Oliver Sacks is a neurologist and I'm a neuropsychologist by training, so we have taken rather different career paths in terms of clinical work. I've also spent time in basic research posts, including in the pharmaceutical industry. We share similar interests to the extent that we both write about neurological disorder and are drawn to unusual, striking cases.

AAJ: In the film, you become self-admittedly anxious when Martino asked you if you ever saw your own brain scan. What was triggered for you?

PB: First, it just hit me that this was a very unusual situation, like giving a clinical consultation but in front of the camera. I felt conflicted because I would have preferred to discuss Pat's MRI in private, yet here we were by mutual consent making a film and it was important for the film that we captured the moment on camera. And then into this unusual situation Pat flings a perfectly reasonable, but unexpected, question.

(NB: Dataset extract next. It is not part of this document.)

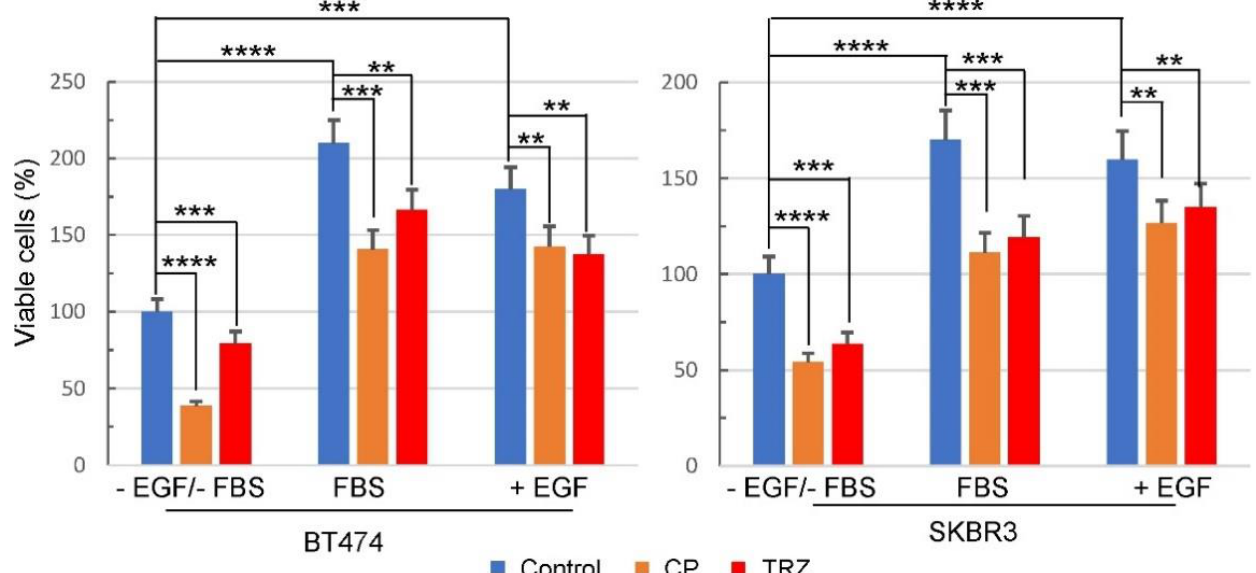
Figure 1. The effects of trastuzumab (TRZ) on the viability of BT474 and SKBR3 breast cancer cells in absence and presence of 10% FBS, and EGF. Cells were treated with 10 µg/mL concentration of trastuzumab for 72 h. Cells treated with normal human IgG were used as negative control and cells treated with CP–714724 (CP) at 1 µM concentration were used as positive control. Each value is the average of at least three experiments and the error bar is standard error. **: p < 0.01, ***: p < 0.001, ****: p < 0.0001.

One that I would have welcomed in the privacy of the consulting room and perhaps used as an opportunity to talk about different personal reactions to brain imaging, but which now put me under the spotlight. The answer I gave was true. I have never been that much involved with brain imaging for research and have never sought out opportunities to be scanned, in common with most people who do this sort of work. Again, honestly, this is for no particular reason, though scans are still relatively expensive and researchers have budgets to watch so are not inclined to do such things purely for fun. Maybe if Pat agrees to take part in some further brain imaging for us I'll take my turn in the scanner and give him a picture of my brain to hang on his wall.

AAJ: Pat is a very spiritual person. By contrast, you are a neuroscientist and thus are basically materialistic in your work in terms of linking behavior and mentation to causes or correlates in the brain. What, if any, is the place of spirituality in your understanding of the personality and life itself?

PB: Spirituality and materialism are not mutually exclusive. I consider myself a spiritual person too—the spiritual intangibles of love, awe, inspiration, beauty, mystery and elevation are as important to me as to anyone else. I'm a materialist—"naturalist" is better—in the sense that I just don't believe in the spooky stuff of supernaturalism.

AAJ: Now that you've made a film, and in addition to your many other accomplishments, what do you see as your career path from here on in?

I still teach and have some involvement in clinical work but my aim now is to devote more time to writing. There's plenty to keep me busy. I'm working on a second book entitled The Laws of Magic, which explores imagination, memory and identity, and I've just been commissioned to write a regular column for the London Times. I also have a new play opening in London later this year, On Emotion, co-written with the brilliant director Mick Gordon. In addition, one hopes there might arise opportunities to develop Pat's story in other ways. Who knows?